Sean’s may be one of the most quintessentially Sydney dining experiences. A local, seasonal menu, a sun-drenched room and the sound of Bondi sets rolling in. Yet, it’s blessedly free from the Sydney trappings of glitz and gimmick. Ask any foodie Sydneysider and they’ll spout a wistfully-told tale of dining perfection at Sean’s.
Award-winning chef Sean Moran’s love of fresh produce is evident in his ever-changing menu, much of it sourced from his Blue Mountains farm. Yabby tails, pippies, roast chook, chestnut gnocchi, kingfish carpaccio or linguine with rocket and chilli oil may appear on the blackboard menu, accompanied by an exclusively Australian wine list (Champagne the exception). If you’re happy to leave it to Moran, order the Chef’s Choice of five courses with matched wines. Desserts at Sean’s are renowned, so try whatever they’ve got.

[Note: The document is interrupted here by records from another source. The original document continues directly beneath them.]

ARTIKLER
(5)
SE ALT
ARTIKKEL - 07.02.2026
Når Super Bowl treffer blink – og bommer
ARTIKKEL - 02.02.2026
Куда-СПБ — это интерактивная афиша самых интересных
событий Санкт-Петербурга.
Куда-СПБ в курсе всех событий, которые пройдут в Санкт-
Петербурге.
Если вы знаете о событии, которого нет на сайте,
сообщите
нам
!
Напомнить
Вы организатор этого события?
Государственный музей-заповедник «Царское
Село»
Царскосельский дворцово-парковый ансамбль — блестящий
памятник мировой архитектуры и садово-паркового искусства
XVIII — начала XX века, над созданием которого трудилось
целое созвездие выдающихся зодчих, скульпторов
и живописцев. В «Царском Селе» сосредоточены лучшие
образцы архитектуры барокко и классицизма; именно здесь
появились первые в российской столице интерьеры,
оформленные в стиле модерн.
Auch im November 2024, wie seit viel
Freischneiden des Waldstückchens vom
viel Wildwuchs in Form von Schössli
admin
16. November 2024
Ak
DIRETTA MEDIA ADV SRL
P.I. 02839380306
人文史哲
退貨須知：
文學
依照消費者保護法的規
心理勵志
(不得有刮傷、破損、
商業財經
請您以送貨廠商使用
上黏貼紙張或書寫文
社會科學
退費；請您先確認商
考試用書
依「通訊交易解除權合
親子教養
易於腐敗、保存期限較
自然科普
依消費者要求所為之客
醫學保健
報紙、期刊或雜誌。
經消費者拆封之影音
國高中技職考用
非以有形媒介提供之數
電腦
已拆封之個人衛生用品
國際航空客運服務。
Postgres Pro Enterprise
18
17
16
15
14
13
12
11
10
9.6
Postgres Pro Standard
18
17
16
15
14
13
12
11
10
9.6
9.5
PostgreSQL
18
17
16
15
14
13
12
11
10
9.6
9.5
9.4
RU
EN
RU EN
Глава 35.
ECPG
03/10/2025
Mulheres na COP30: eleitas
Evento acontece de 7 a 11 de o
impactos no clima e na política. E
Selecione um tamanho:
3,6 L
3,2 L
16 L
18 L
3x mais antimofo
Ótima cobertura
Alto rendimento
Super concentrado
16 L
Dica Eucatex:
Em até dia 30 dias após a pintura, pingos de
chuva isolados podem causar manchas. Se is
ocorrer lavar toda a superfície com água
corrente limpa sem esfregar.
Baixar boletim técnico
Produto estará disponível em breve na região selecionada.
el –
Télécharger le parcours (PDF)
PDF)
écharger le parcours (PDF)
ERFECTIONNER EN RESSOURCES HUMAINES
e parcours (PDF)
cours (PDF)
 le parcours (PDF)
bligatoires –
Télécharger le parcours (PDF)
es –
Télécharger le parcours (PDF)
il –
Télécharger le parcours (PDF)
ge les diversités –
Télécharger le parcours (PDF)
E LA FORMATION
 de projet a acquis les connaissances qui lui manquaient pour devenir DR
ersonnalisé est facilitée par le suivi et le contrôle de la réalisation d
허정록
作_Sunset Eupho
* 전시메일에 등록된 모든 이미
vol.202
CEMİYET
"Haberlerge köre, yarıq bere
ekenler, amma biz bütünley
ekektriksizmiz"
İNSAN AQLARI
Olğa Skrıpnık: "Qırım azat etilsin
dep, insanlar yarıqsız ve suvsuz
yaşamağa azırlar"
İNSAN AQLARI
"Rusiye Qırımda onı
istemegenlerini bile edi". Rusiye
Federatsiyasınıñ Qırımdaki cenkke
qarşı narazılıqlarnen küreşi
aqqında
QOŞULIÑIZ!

The higher prices reflect the quality of produce and its careful execution. Diners expecting culinary acrobatics, white linen, space and silence will be disappointed. The restaurant has a fresh and cheerful, kitchen-table quality that belies its professionalism and culinary prowess. Paintings, roses from the farm and wood panelled walls add to the charm. The famous lettered signage above the restaurant says it all: rickety-chic but above all, memorable.